In the report, Shapiro called for an increase in mental health services available to students. Nelson agreed, saying he has spoken with Jason Conway, executive director of the Westmoreland Intermediate Unit, about creating a program that would be available to all schools in the county.

“It could be much more achievable to begin a program if it was coordinated through the IU that all of the districts could tap into, if needed,” Nelson said.

According to Shapiro’s report, students in Allegheny County reported the highest number of tips — 1,940 — including almost 330 for bullying or cyber bullying; 170 for drug use, distribution or possession; almost 160 for cutting or self-harm; more than 150 for suicide or suicide ideation and over 135 for depression and anxiety.

Allegheny County schools fielded more than 65 threats against schools and 55 threats against a person.

Across the state, Capital Area Intermediate Unit 15, near Summerdale, reported more than 1,610 tips; Chester County Intermediate Unit had 1,590 tips; Colonial Intermediate Unit 20, near Easton, reported more than 1,495 tips; and Bucks County Intermediate Unit 22 had more than 1,400 tips.

According to the Associated Press, the program fielded 4,900 tips in its first month, with about one third serious enough to pass along to police.

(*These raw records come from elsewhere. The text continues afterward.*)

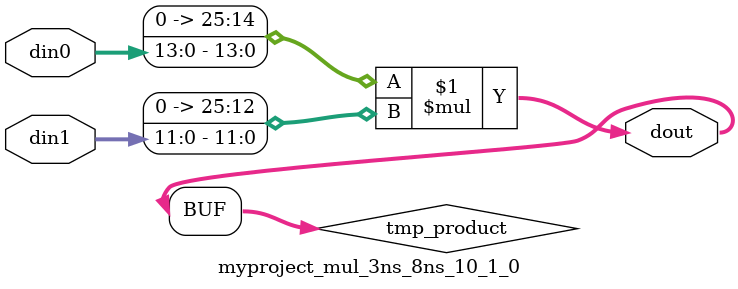
<source format=v>

`timescale 1 ns / 1 ps

  module myproject_mul_3ns_8ns_10_1_0(din0, din1, dout);
parameter ID = 1;
parameter NUM_STAGE = 0;
parameter din0_WIDTH = 14;
parameter din1_WIDTH = 12;
parameter dout_WIDTH = 26;

input [din0_WIDTH - 1 : 0] din0; 
input [din1_WIDTH - 1 : 0] din1; 
output [dout_WIDTH - 1 : 0] dout;

wire signed [dout_WIDTH - 1 : 0] tmp_product;










assign tmp_product = $signed({1'b0, din0}) * $signed({1'b0, din1});











assign dout = tmp_product;







endmodule

</source>
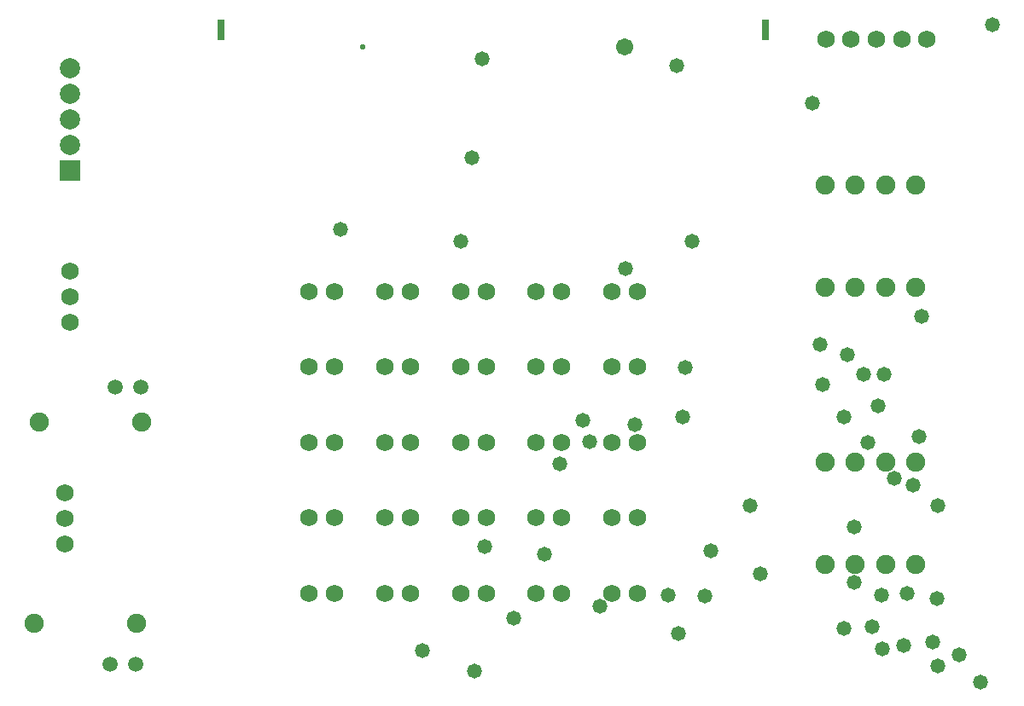
<source format=gbs>
G04 Layer_Color=8150272*
%FSLAX25Y25*%
%MOIN*%
G70*
G01*
G75*
%ADD28C,0.02300*%
%ADD29C,0.06706*%
%ADD30R,0.02769X0.07887*%
%ADD31C,0.06800*%
%ADD32C,0.07887*%
%ADD33R,0.07887X0.07887*%
%ADD35C,0.07493*%
%ADD36C,0.05918*%
%ADD37C,0.05800*%
D28*
X242126Y479528D02*
D03*
D29*
X344488D02*
D03*
D30*
X187008Y486220D02*
D03*
X399606D02*
D03*
D31*
X462598Y482283D02*
D03*
X452756D02*
D03*
X442913D02*
D03*
X433071D02*
D03*
X423228D02*
D03*
X125984Y304921D02*
D03*
Y294921D02*
D03*
Y284921D02*
D03*
X127953Y371890D02*
D03*
Y391890D02*
D03*
Y381890D02*
D03*
X349488Y383858D02*
D03*
X339488D02*
D03*
X319961D02*
D03*
X309961D02*
D03*
X290433D02*
D03*
X280433D02*
D03*
X260906D02*
D03*
X250906D02*
D03*
X231378D02*
D03*
X221378D02*
D03*
X349488Y354331D02*
D03*
X339488D02*
D03*
X319961D02*
D03*
X309961D02*
D03*
X290433D02*
D03*
X280433D02*
D03*
X260906D02*
D03*
X250906D02*
D03*
X231378D02*
D03*
X221378D02*
D03*
X349488Y324803D02*
D03*
X339488D02*
D03*
X319961D02*
D03*
X309961D02*
D03*
X290433D02*
D03*
X280433D02*
D03*
X260906D02*
D03*
X250906D02*
D03*
X231378D02*
D03*
X221378D02*
D03*
X349488Y295276D02*
D03*
X339488D02*
D03*
X319961D02*
D03*
X309961D02*
D03*
X290433D02*
D03*
X280433D02*
D03*
X260906D02*
D03*
X250906D02*
D03*
X231378D02*
D03*
X221378D02*
D03*
X349488Y265748D02*
D03*
X339488D02*
D03*
X319961D02*
D03*
X309961D02*
D03*
X290433D02*
D03*
X280433D02*
D03*
X260906D02*
D03*
X250906D02*
D03*
X231378D02*
D03*
X221378D02*
D03*
D32*
X127953Y471102D02*
D03*
Y461102D02*
D03*
Y451102D02*
D03*
Y441102D02*
D03*
D33*
Y431102D02*
D03*
D35*
X153858Y253937D02*
D03*
X113858D02*
D03*
X115827Y332677D02*
D03*
X155827D02*
D03*
X434613Y425361D02*
D03*
Y385361D02*
D03*
X422802Y425361D02*
D03*
Y385361D02*
D03*
X434613Y317094D02*
D03*
Y277094D02*
D03*
X422802Y317094D02*
D03*
Y277094D02*
D03*
X446424Y385361D02*
D03*
Y425361D02*
D03*
X458235Y277094D02*
D03*
Y317094D02*
D03*
Y385361D02*
D03*
Y425361D02*
D03*
X446424Y277094D02*
D03*
Y317094D02*
D03*
D36*
X143701Y238189D02*
D03*
X153701D02*
D03*
X145669Y346457D02*
D03*
X155669D02*
D03*
D37*
X334900Y260700D02*
D03*
X288900Y474800D02*
D03*
X434400Y270200D02*
D03*
X367400Y334600D02*
D03*
X430200D02*
D03*
X457300Y308200D02*
D03*
X454900Y265600D02*
D03*
X453444Y245400D02*
D03*
X328400Y333400D02*
D03*
X464980Y246720D02*
D03*
X445300Y244000D02*
D03*
X365500Y250100D02*
D03*
X443700Y338900D02*
D03*
X348515Y331615D02*
D03*
X449900Y310600D02*
D03*
X319100Y316300D02*
D03*
X313300Y281100D02*
D03*
X265500Y243300D02*
D03*
X284900Y436000D02*
D03*
X375800Y264800D02*
D03*
X397600Y273500D02*
D03*
X370900Y403500D02*
D03*
X280547D02*
D03*
X434100Y291600D02*
D03*
X361500Y265100D02*
D03*
X289900Y284100D02*
D03*
X344900Y392700D02*
D03*
X393600Y299900D02*
D03*
X467000D02*
D03*
X483600Y231200D02*
D03*
X233500Y407900D02*
D03*
X368200Y354000D02*
D03*
X378131Y282331D02*
D03*
X330900Y325100D02*
D03*
X441400Y252600D02*
D03*
X301100Y256100D02*
D03*
X466900Y237500D02*
D03*
X444900Y265200D02*
D03*
X285900Y235500D02*
D03*
X475400Y241752D02*
D03*
X430400Y252000D02*
D03*
X459700Y326900D02*
D03*
X417900Y457270D02*
D03*
X439460Y324803D02*
D03*
X364900Y471900D02*
D03*
X460630Y374016D02*
D03*
X488189Y488189D02*
D03*
X446000Y351400D02*
D03*
X438000D02*
D03*
X431636Y358900D02*
D03*
X421900Y347400D02*
D03*
X420802Y362900D02*
D03*
X466535Y263779D02*
D03*
M02*

</source>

Jacklin Rhoads, spokesperson with the Attorney General’s office, said the tips have not led to any charges from the Attorney General’s office. That does not account for local police charges.

Nelson added that tips are “taken seriously and there’s a very prompt response. … They try to engage the parents, the kids — there’s an enormous amount of communication that goes on.”

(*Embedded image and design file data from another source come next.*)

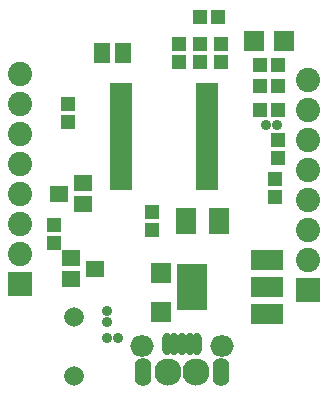
<source format=gts>
G04 #@! TF.FileFunction,Soldermask,Top*
%FSLAX46Y46*%
G04 Gerber Fmt 4.6, Leading zero omitted, Abs format (unit mm)*
G04 Created by KiCad (PCBNEW 4.0.7) date Thu Oct 12 12:28:44 2017*
%MOMM*%
%LPD*%
G01*
G04 APERTURE LIST*
%ADD10C,0.200000*%
%ADD11C,1.670000*%
%ADD12C,0.897840*%
%ADD13R,1.416000X1.797000*%
%ADD14R,1.670000X1.670000*%
%ADD15R,2.051000X2.051000*%
%ADD16C,2.051000*%
%ADD17R,1.797000X1.797000*%
%ADD18R,1.670000X2.178000*%
%ADD19R,1.543000X1.416000*%
%ADD20R,1.289000X1.289000*%
%ADD21R,2.686000X1.670000*%
%ADD22R,2.559000X3.956000*%
%ADD23R,1.898600X0.798780*%
%ADD24O,0.798780X1.898600*%
%ADD25O,1.997660X1.799540*%
%ADD26O,1.416000X2.432000*%
%ADD27C,2.299920*%
G04 APERTURE END LIST*
D10*
D11*
X157480000Y-99019360D03*
X157480000Y-94020640D03*
D12*
X161244280Y-95758000D03*
X160319720Y-95758000D03*
D13*
X161671000Y-71628000D03*
X159893000Y-71628000D03*
D14*
X172720000Y-70612000D03*
X175260000Y-70612000D03*
D12*
X160274000Y-93517720D03*
X160274000Y-94442280D03*
D15*
X152908000Y-91186000D03*
D16*
X152908000Y-88646000D03*
X152908000Y-86106000D03*
X152908000Y-83566000D03*
X152908000Y-81026000D03*
X152908000Y-78486000D03*
X152908000Y-75946000D03*
X152908000Y-73406000D03*
D15*
X177292000Y-91694000D03*
D16*
X177292000Y-89154000D03*
X177292000Y-86614000D03*
X177292000Y-84074000D03*
X177292000Y-81534000D03*
X177292000Y-78994000D03*
X177292000Y-76454000D03*
X177292000Y-73914000D03*
D17*
X164846000Y-93599000D03*
X164846000Y-90297000D03*
D18*
X169799000Y-85852000D03*
X167005000Y-85852000D03*
D19*
X158242000Y-84455000D03*
X158242000Y-82677000D03*
X156210000Y-83566000D03*
X157226000Y-89027000D03*
X157226000Y-90805000D03*
X159258000Y-89916000D03*
D20*
X174752000Y-76454000D03*
X173228000Y-76454000D03*
X173228000Y-74422000D03*
X174752000Y-74422000D03*
X174752000Y-72644000D03*
X173228000Y-72644000D03*
X164084000Y-86614000D03*
X164084000Y-85090000D03*
X174498000Y-83820000D03*
X174498000Y-82296000D03*
X169926000Y-70866000D03*
X169926000Y-72390000D03*
X168148000Y-70866000D03*
X168148000Y-72390000D03*
X166370000Y-70866000D03*
X166370000Y-72390000D03*
X168148000Y-68580000D03*
X169672000Y-68580000D03*
X174752000Y-78994000D03*
X174752000Y-80518000D03*
X156972000Y-77470000D03*
X156972000Y-75946000D03*
X155829000Y-87757000D03*
X155829000Y-86233000D03*
D21*
X173863000Y-93726000D03*
X173863000Y-91440000D03*
X173863000Y-89154000D03*
D22*
X167513000Y-91440000D03*
D23*
X161475420Y-74515980D03*
X161475420Y-75166220D03*
X161475420Y-75816460D03*
X161475420Y-76466700D03*
X161475420Y-77116940D03*
X161475420Y-77767180D03*
X161475420Y-78417420D03*
X161475420Y-79062580D03*
X161475420Y-79712820D03*
X161475420Y-80363060D03*
X161475420Y-81013300D03*
X161475420Y-81663540D03*
X161475420Y-82313780D03*
X161475420Y-82964020D03*
X168724580Y-82964020D03*
X168724580Y-82313780D03*
X168724580Y-81663540D03*
X168724580Y-81013300D03*
X168724580Y-80363060D03*
X168724580Y-79712820D03*
X168724580Y-79062580D03*
X168724580Y-78417420D03*
X168724580Y-77767180D03*
X168724580Y-77116940D03*
X168724580Y-76466700D03*
X168724580Y-75816460D03*
X168724580Y-75166220D03*
X168724580Y-74515980D03*
D24*
X165326060Y-96260920D03*
X165976300Y-96260920D03*
X166624000Y-96260920D03*
X167271700Y-96260920D03*
X167921940Y-96260920D03*
D25*
X163225480Y-96438720D03*
D26*
X163324540Y-98686620D03*
D27*
X165425120Y-98686620D03*
X167822880Y-98686620D03*
D26*
X169923460Y-98686620D03*
D25*
X170022520Y-96438720D03*
D12*
X174706280Y-77724000D03*
X173781720Y-77724000D03*
M02*

</source>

Started in January, Safe2Say teaches students, parents and teachers how to spot warning signs for potential dangers, giving them an outlet to post concerns. It was started by state Sens. Vincent Hughes, D-Philadelphia/Montgomery, and Pat Browne, R-Lehigh, along with the Sandy Hook Promise, a nonprofit organization aimed at protecting children from gun violence after a Connecticut shooting claimed the lives of 20 first-graders and six staff members in 2012.

Tips can be unanimously submitted by calling 844-723-2729, on safe2saypa.org/tip or through an associated app. According to the report, 3,585 tips were reported through the website, more than 19,390 through the app and almost 520 tips were submitted over the phone.

After a tip is submitted, it is sent to a call center in Harrisburg, which receives calls and emails 24 hours a day, seven days a week, and assesses it for viability and legitimacy. This year, the center fielded 1,300 prank tips.

From there, it is referred to the appropriate school district or police department for action.

“I am pleased that the Safe2Say Something annual report shows the program is having a tremendous impact in its early stages,” Hughes said in a news release. “I am hopeful that our communities continue to embrace Safe2Say Something and use it as a means to protect our schools and get those who may be struggling the help they need.”

So far, the program has cost almost $743,430. Nelson said he hopes Safe2Say remains a place where students feel safe submitting tips.

According to the Associated Press, Shapiro must produce an annual report that includes the total number of calls for the year for as long as the program is viable, calls broken down by school entity and the cost.